DOCUMENT EXCERPT>
## BEGIN
OPEN-SOURCE SCRIPT

Normalized Volume

OVERVIEW
The Normalized Volume indicator is a technical indicator that gauges the amount of volume currently present in the market, relative to the average volume in the market. The purpose of this indicator is to filter out with-trend signals during ranging/non-trending/consolidating conditions.


CONCEPTS
This indicator assists traders in capitalizing on the assumption that trends are more likely to start during periods of high volume compared to periods of low volume. This is because high volume indicates that there are bigger players currently in the market, which is necessary to begin a sustained trending move.

So, to determine whether the current volume is "high", it is compared to an average volume for however number of candles back the user specifies.

If the current volume is greater than the average volume, it is reasonable to assume we are in a high-volume period. Thus, this is the ideal time to enter a trending trade due to the assumption that trends are more likely to start during these high-volume periods.
## END
EXTRACTED RECORDS>
## BEGIN
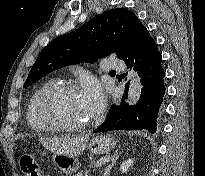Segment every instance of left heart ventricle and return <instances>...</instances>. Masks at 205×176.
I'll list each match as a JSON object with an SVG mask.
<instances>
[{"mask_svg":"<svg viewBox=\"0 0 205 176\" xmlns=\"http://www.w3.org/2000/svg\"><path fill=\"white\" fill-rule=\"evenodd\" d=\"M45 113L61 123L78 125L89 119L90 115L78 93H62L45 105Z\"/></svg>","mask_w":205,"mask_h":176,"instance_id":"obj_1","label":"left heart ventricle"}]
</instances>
## END
## BEGIN
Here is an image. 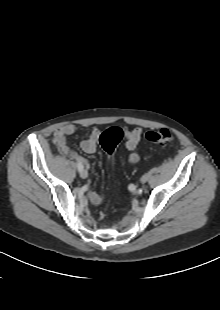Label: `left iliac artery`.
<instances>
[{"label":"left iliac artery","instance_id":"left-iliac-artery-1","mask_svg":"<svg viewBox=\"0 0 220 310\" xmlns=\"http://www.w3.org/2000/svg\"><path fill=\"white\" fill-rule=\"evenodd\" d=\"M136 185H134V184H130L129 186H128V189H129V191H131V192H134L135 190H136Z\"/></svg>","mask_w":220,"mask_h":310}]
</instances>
## END
## BEGIN
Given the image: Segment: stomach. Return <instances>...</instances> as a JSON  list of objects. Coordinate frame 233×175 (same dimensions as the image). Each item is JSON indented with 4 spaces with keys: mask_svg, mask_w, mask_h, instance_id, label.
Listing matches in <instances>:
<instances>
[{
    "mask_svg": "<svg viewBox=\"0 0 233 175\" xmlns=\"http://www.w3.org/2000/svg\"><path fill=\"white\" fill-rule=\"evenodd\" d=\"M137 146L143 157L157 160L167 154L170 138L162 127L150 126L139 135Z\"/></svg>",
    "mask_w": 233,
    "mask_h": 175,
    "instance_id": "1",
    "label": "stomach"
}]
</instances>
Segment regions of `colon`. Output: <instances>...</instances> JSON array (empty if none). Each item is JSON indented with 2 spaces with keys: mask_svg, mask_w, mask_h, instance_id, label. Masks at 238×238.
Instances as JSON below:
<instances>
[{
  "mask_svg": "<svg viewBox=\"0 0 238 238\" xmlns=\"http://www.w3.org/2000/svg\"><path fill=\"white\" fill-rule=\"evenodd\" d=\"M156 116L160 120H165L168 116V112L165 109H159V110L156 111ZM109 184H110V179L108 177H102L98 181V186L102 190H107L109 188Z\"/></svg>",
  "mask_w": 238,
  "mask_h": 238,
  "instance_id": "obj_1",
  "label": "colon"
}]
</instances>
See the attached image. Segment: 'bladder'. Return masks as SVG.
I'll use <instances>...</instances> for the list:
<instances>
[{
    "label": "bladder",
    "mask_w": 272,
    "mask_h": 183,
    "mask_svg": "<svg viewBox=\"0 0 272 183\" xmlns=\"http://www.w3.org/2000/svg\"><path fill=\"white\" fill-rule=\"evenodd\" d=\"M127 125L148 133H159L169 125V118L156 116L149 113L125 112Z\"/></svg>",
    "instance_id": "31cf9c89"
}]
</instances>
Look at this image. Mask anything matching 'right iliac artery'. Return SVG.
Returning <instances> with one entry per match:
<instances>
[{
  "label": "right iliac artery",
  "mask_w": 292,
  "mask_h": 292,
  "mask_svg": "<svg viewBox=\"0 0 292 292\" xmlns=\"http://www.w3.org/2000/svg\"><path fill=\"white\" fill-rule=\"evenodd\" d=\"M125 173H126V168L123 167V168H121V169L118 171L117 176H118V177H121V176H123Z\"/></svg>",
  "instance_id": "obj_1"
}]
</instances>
## END
GIVEN PROBLEM> Write out the part of the Normalized Volume description that opens with the words containing "OPEN-SOURCE SCRIPT" and closes with "sustained trending move.", swapping "market" for "exchange".

THE REPLY>
OPEN-SOURCE SCRIPT

Normalized Volume

OVERVIEW
The Normalized Volume indicator is a technical indicator that gauges the amount of volume currently present in the exchange, relative to the average volume in the exchange. The purpose of this indicator is to filter out with-trend signals during ranging/non-trending/consolidating conditions.


CONCEPTS
This indicator assists traders in capitalizing on the assumption that trends are more likely to start during periods of high volume compared to periods of low volume. This is because high volume indicates that there are bigger players currently in the exchange, which is necessary to begin a sustained trending move.